Amsterdam is a city on two wheels—getting around by bike is a way of life for the city’s residents. Rent a bicycle and ride along famous canals, such as the Prinsengracht, to see 17th-century canal houses and waterways. Alternatively, take a more tranquil ride through the Vondelpark, which is especially lovely in the spring and fall. Whatever you do, remember to use your hands as turn signals on the road and to avoid stopping in the middle of the bike lanes. Locals will quickly remind you of the rules of the road if you forget.
When in Greece, go island hopping.
Go Greek island hopping—even better if you don’t know where you’re going (it offers a pre-internet sense of liberation). When you step off the ferry on different islands, some landlords still wait at the dock with signs displaying the availability of their apartments. Try it in June or September, arrive early, and keep a smartphone with data on hand in case things don’t go as planned. Ios, with its 1960s hippy vibe, and Naxos, which is covered in twinkly lights at night, are particularly lovely.
Prepare to be stupefied in Ponta Delgada
Discover the most beautiful landscape in Europe by staying in Ponta Delgada on the island of Sao Miguel, the main island of the Azores. The beauty of the two lakes formed in the crater of the island of Sao Miguel will leave you speechless. Visit the thermal pools in the natural park of Caldeira Velha and enjoy the incredible flora of the Azores.
If you’re looking for genuine emotions and preserved landscapes, this is the trip of a lifetime. If it is the thing you want to do the most in Europe, don’t waste any time and book your vacation to the Azores, one of the most beautiful regions in the world.
Behold, the Bosphorus that treats your taste buds while you sail.
In Istanbul’s Eminönü neighborhood, eat bread rolls stuffed with fresh mackerel for a few lire. For two centuries, local fishermen are said to have served baulk ekmek (‘fish bread’) directly from the water. When the boats were threatened with closure by city officials in 2019, their popularity helped ensure their survival. After your fish feast, take a boat ride across the Bosphorus, from the European to the Asian side of town.
The best views in Florence can be reached on foot.
Begin your day at the Boboli Gardens, which are located behind Palazzo Pitti, the former residence of the Medici family, and wander through the cypress rows and Renaissance sculptures. Follow the path to Fort Belvedere and the Bardini Gardens at the top of the gardens, a quiet haven above the historic city. It’s a bit of a climb, but the path eventually leads through the San Niccolo city gates and to the San Miniato al Monte church, which has the best views of Florence. On the way down, treat yourself to a plate of fresh pasta at Zeb in San Niccolo.

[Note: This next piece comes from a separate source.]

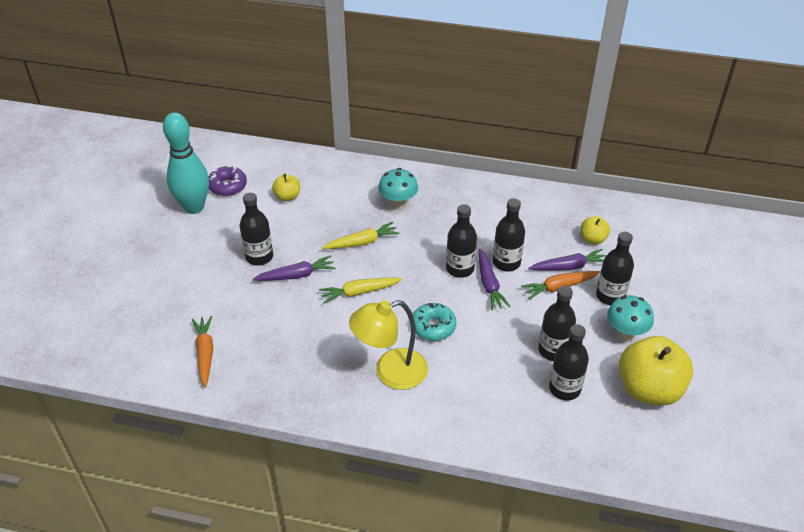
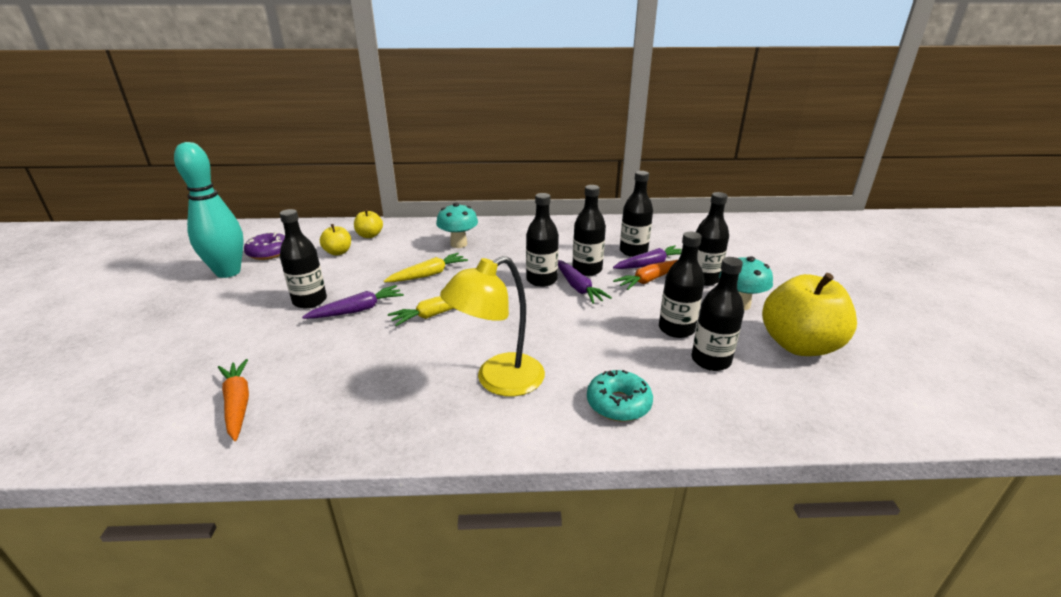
camera: 15 degrees left, 15 degrees down
turquoise donut [413,303,456,341] -> turquoise donut moved to [587,370,653,421]
yellow apple [581,216,610,244] -> yellow apple moved to [354,209,383,238]
none -> black bottle [620,171,653,257]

Get mesmerized by the Northern Lights in the Finnish Lapland
See the Northern Lights in Finnish Lapland—or, at the very least, be dragged around a frozen lake in a sleigh by reindeer while looking for them. Make sure you have a camera handy as well (no one warns you that you can only see their swirling colors in photographs, and, pro tip, most cell phones will turn off in the cold). Whatever your luck, warm-up afterward by riding the world’s only sauna-gondola at Yllästo ski resort.
Shop in the Canal Saint-Martin neighborhood of Paris.
Spend a morning in Paris’s edgy Canal Saint-Martin neighborhood, beginning with a shopping trip down Rue de Marseille. The French artisans A.P.C and the sleek concept store Centre Commercial are must-sees, followed by a line at Du Pain et des Idées for a pistachio l’escargot and the flakiest croissants.
There are still millions of things to do and see in Europe, as well as many activities that will allow you to get to know Europe better, such as watching dolphins in Madeira, learning how to make chocolate at a workshop with a master chocolatier in Brussels, or pain sometime around Europe’s largest waterfalls, the Rhine falls, Ski the Matterhorn, visit at least one of the 3000 castles in Belgium, take a ride on a century-old steam train, at Fond-de-Gras and more.